Description of the monastery

  • the priory of Monastir LED Camp, inserted in a large masonry into the airs of fortress, is essential, majestic in the middle of large trees, by its austere frontage and its crenelated tower of angle.

Buildings

  • the conventual church , with single nave glaze of a cradle in semicircular arch, has a remarkable gate located at the west, probably because the church did not serve the only community, but also the inhabitants of a nearby village. A door, located on at midday, makes communicate the church with the conventual cloister and buildings. The building itself dates from the 11th century and was arched at the next century. With the 13th century, one associated a vault arched on intersecting ribs with the septentrional wall.

  • the conventual buildings go back to the S, as the coupled windows of the western wing attest it. In the center draws up a Gothic cloister with the charming trefoil arcades, whose construction goes back to the beginning of the 14th century (1307).

The Western gate

  • superb the Western gate , out of white marble of Céret, was set up only at the end of the Romance time (last third of the 12th century).

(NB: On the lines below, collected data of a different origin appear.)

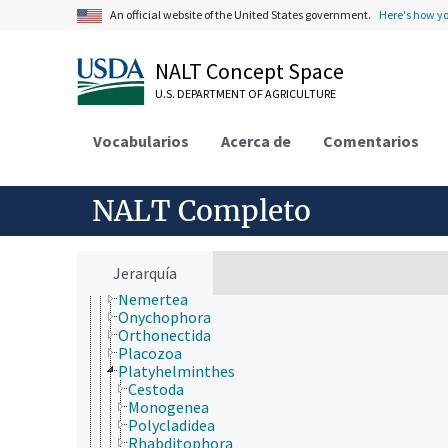
fincas, sistemas de producción agrícola
An official website of the United States government.
Here's how y
investigación, tecnología, métodos
jerarquía taxonómica
Animalia
NALT Concept Space
Acanthocephala
U.S. DEPARTMENT OF AGRICULTURE
Annelida
Arthropoda
Bryozoa
Vocabularios
Acerca de
Comentarios
Chaetognatha
Chordata
Cnidaria
NALT Completo
Ctenophora
Echinodermata
Mollusca
Nematoda
Jerarquía
Nematomorpha
Nemertea
Onychophora
Orthonectida
Placozoa
Platyhelminthes
Cestoda
Monogenea
Polycladidea
Rhabditophora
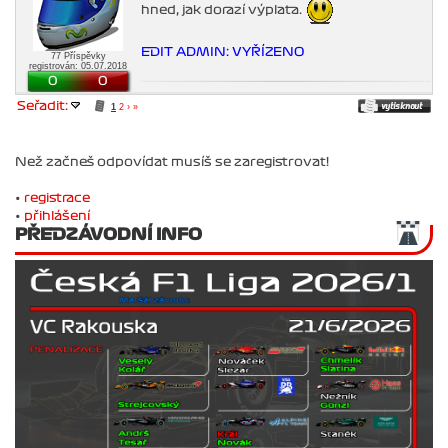
hned, jak dorazí výplata.
EDIT ADMIN: VYŘÍZENO
77 Příspěvky
registrován: 05.07.2018
0
0
Seřadit:
1
2
›
»
Než začneš odpovídat musíš se zaregistrovat!
•
registrace
•
přihlášení
PŘEDZÁVODNÍ INFO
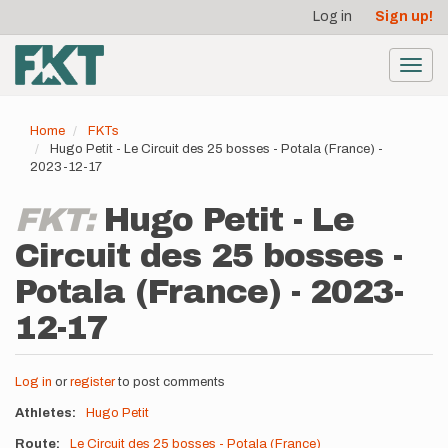
User
Skip
Log in
Sign up!
to
account
main
menu
content
Toggl
navig
Home
FKTs
Hugo Petit - Le Circuit des 25 bosses - Potala (France) -
2023-12-17
FKT:
Hugo Petit - Le
Circuit des 25 bosses -
Potala (France) - 2023-
12-17
Log in
or
register
to post comments
Athletes
Hugo Petit
Route
Le Circuit des 25 bosses - Potala (France)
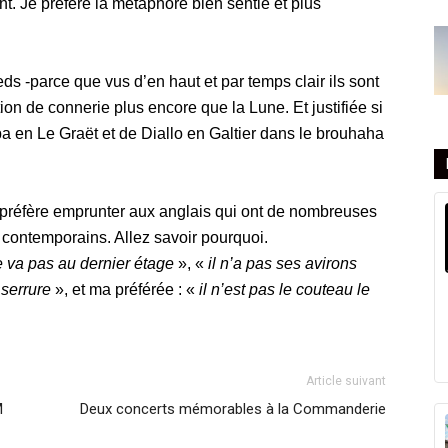
t. Je préfère la métaphore bien sentie et plus
eds -parce que vus d’en haut et par temps clair ils sont
ion de connerie plus encore que la Lune. Et justifiée si
ba en Le Graët et de Diallo en Galtier dans le brouhaha
je préfère emprunter aux anglais qui ont de nombreuses
s contemporains. Allez savoir pourquoi.
 va pas au dernier étage
», «
il n’a pas ses avirons
 serrure
», et ma préférée : «
il n’est pas le couteau le
Article suivant
M
Deux concerts mémorables à la Commanderie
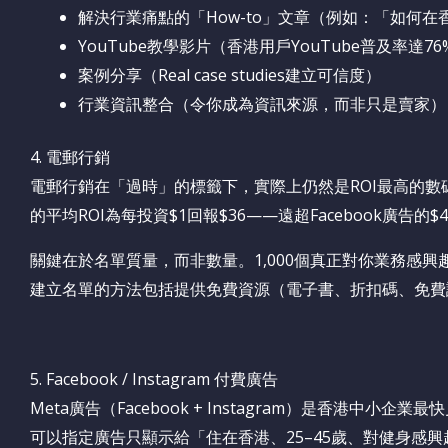
解決行業痛點的「How-to」文章（例如：「如何在
YouTube教學影片（香港用戶YouTube普及率達76
案例分享（Real case studies建立可信度）
行業資訊整合（令你成為資訊來源，而非只是賣家）
4. 電郵行銷
電郵行銷在「過時」的標籤下，實際上仍然是ROI最高的數碼行
的平均ROI為每投資$1回報$36——遠超Facebook廣告的$4和
關鍵在於名單質量，而非數量。1,000個真正對你業務感興趣
建立名單的方法包括提供免費資源（電子書、折扣碼、免費
5. Facebook / Instagram 付費廣告
Meta廣告（Facebook + Instagram）是香港中
可以指定廣告只顯示給「住在香港、25–45歲、對健身感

  • It is decorated of a double archivolt which falls down on four columns via splendid carved capitals. The latter, cut themselves in the marble, present topics and a technique which make think of the Maître of Cabestany or at least to sculptors working in his workshop.
  • the stringcourse external of the archivolt juxtaposes, without concern of establishing a continuity in the decoration, of the marble plates carrying of the varied reasons.
  • the capitals them, belong to two distinct groups: three of them represent ordinary monsters: human or animal, raised of many blows of trepan, and especially of the “Players of horn” to singular morphology, extremely similar to those which one finds with Rieux-Minervois, carved in the sandstone. But there is another capital which does not fail to intrigue: located frontage on the left, it shows a character presenting the cross to a richly avoided woman. Some saw there the Invention of the Cross by Sainte Helene, mother of the emperor Constantin. But the fact that this reason is also with the Basilique Saint-Sernin of Toulouse and with the Monastère of Leyré in Navarre, always close to a “Visitation”, justifies the assumption that it is rather about a “Annunciation”. The more so as the priory is dedicated to Marie and that the costume of the female character, in particular his cap, resembles curiously that which carries Marie in two other works of the Maître of Cabestany: on the tympanum of Cabestany and in the Nativity of the Sainte-Marie church of Boulou.